What do you want to do?
You can use a compound query to combine a Text Search and Coding query or combine two Text Search queries. You could use a compound query to
Search for text in or near coded content
Combine two text searches to search for content where one term precedes another
On the Explore tab, in the Queries group, click New Query, and then click Compound.
The Compound Query dialog box opens.
Under Search for content matching select options from the lists:
Subquery 1 select the first query type and then click Criteria—refer to Run a Text Search query or Run a Coding query for more information on building the criteria.
NEAR Content select a coding search operator such as AND. If you chose the NEAR or PRECEDING Content, you can specify the options for proximity and retrieval.

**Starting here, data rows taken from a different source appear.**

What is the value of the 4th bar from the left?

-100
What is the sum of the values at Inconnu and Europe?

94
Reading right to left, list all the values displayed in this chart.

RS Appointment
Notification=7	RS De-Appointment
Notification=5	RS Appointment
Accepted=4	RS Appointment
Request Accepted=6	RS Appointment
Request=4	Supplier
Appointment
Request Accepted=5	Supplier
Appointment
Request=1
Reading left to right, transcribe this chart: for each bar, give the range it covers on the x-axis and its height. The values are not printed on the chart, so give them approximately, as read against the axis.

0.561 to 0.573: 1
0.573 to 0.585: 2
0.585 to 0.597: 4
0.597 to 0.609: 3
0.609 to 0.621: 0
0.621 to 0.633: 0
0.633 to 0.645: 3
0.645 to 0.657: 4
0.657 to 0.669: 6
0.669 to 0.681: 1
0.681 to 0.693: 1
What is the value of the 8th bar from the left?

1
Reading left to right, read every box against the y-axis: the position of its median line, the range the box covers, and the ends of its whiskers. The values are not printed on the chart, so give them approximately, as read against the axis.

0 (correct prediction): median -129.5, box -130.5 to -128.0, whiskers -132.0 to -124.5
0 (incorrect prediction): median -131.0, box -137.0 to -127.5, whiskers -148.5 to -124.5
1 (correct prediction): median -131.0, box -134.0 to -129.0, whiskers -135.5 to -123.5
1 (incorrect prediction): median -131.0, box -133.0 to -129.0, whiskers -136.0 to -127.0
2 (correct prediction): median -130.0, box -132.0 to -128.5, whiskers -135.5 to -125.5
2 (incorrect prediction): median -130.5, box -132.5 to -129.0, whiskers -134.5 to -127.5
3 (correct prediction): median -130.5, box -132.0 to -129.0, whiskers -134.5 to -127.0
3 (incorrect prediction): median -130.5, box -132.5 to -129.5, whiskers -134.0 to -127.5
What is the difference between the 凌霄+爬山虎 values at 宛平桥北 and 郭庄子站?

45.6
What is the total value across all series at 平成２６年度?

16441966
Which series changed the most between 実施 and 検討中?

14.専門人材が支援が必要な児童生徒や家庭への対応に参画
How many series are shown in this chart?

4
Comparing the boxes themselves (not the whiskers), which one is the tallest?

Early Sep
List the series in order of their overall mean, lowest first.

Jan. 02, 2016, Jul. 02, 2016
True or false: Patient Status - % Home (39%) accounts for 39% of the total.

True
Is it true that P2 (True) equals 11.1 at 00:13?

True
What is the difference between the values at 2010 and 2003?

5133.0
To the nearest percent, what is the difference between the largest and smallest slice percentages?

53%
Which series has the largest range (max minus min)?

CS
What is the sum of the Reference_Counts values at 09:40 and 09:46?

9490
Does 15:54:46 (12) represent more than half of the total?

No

Refer to Combine criteria in queries for more information.
Subquery 2 select the second query type and then click Criteria—refer to Run a Text Search query or Run a Coding query for more information on building the criteria.
(Optional) Set the scope of your query:
From the In list, select the items you want to include in the query—click the Select button to select the project items.
From the Where list, you can specify to search project items created and/or modified by any or selected users—click the Select button to select the project items.
Click Run.
NOTE
To save the compound query, click the Add to Project check box and enter the name and description (optional) in the General tab.
To save query results, you can Specify save options during query set up—before running the query.
By default, the results of a Compound query are displayed as a node in Detail View—the Reference tab is in focus:
Click the tabs on the right to see the matching content that has been coded in text (documents, memos and externals), audio, video, picture or dataset sources.
By default the results are displayed in a preview node—you can choose save this node in the results folder or in another node folder, refer to Manage query results for more information.
NOTE
If you prefer nodes to open with the Summary tab in focus, you can change the setting in Application Options.